On May 27, the Minneapolis City Council passed a groundbreaking ordinance requiring businesses in the city to provide paid sick leave to their workers. The paid sick leave law was the first passed by a Midwestern city, although not the first nationally. MinnPost provided some excellent coverage of the final vote, which ended up being unanimous.

Paid sick leave has become a hot political issue, as some argue that families and consumers alike benefit when employees are not forced to work their jobs while sick.
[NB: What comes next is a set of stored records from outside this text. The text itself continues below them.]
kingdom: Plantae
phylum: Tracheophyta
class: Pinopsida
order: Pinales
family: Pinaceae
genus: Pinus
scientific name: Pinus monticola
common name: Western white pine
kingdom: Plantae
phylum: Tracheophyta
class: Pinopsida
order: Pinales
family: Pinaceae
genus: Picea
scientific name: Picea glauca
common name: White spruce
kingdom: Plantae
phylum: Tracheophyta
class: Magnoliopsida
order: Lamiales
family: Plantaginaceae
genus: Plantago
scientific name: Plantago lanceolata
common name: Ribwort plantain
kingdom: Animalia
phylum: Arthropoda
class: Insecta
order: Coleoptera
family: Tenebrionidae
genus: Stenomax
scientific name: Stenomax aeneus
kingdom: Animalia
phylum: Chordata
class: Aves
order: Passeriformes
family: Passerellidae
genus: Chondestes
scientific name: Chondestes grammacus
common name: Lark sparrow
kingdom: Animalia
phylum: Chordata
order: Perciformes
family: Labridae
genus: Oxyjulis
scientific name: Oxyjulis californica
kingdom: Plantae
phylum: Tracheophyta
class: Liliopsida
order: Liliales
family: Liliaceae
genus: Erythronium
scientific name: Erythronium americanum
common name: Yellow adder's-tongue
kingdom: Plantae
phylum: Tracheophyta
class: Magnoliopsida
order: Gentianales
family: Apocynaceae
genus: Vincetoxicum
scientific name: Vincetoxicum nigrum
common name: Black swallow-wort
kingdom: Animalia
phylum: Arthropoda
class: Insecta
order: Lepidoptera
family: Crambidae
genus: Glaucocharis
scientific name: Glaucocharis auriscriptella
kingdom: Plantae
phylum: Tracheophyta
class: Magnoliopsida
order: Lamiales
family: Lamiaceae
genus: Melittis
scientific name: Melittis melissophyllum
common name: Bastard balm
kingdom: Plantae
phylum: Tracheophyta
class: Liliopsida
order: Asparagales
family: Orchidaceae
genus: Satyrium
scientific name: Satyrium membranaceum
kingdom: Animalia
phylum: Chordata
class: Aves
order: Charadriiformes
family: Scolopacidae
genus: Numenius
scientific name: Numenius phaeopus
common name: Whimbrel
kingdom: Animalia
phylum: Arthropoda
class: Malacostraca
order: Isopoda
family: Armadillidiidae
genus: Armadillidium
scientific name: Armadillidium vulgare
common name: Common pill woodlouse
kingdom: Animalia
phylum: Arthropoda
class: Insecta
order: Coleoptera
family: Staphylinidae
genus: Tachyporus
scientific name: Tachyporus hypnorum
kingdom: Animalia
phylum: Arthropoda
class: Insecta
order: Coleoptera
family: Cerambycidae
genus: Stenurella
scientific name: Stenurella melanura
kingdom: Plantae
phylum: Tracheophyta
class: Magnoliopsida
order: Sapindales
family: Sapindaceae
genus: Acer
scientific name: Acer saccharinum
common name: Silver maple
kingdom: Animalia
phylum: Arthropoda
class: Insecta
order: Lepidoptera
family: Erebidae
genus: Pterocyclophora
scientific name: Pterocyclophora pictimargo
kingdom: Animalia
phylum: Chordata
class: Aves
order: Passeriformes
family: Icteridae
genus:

Although other topics have eclipsed the issue in this unusual election year, the Democratic candidates and even some Republican presidential contenders were discussing paid sick leave plans late last year.

In Minneapolis, workers and business owners packed hearings to air their different takes on the issue, but ultimately, consensus was found--at least on the city council.

"Just five months after an acrimonious city budget debate that left the council divided, the 13-member council has now mustered unanimous support for a pair of policies many members called historic," wrote Peter Callaghan. "...Mayor Betsy Hodges called the paid leave ordinance a 'landmark measure,' saying the lack of paid sick leave is a public health issue, and that the lack of paid leave falls most-heavily on lower wage workers that are predominantly women and people of color."

However, there are signs that the debate is not over. In an opinion piece published June 2 in the Minneapolis Star Tribune, Peter Nelson, vice president for the Center of the American Experiment, argued that the city may not have legal standing to pass such a law. "Paid sick leave is clearly a matter of statewide concern and, therefore, should not be subject to local regulation," Nelson wrote. "...A city can pass a law on issues of statewide concern only when it is given explicit authority from the state." This may signal that business groups are preparing to challenge the new ordinance in court, trying for a ruling that would bounce the issue to the state legislature, which may be less friendly to the concept. Whether such a lawsuit can be successful remains to be seen, but the future of Minneapolis' paid leave ordinance seems much less clear than it did at the beginning of the month.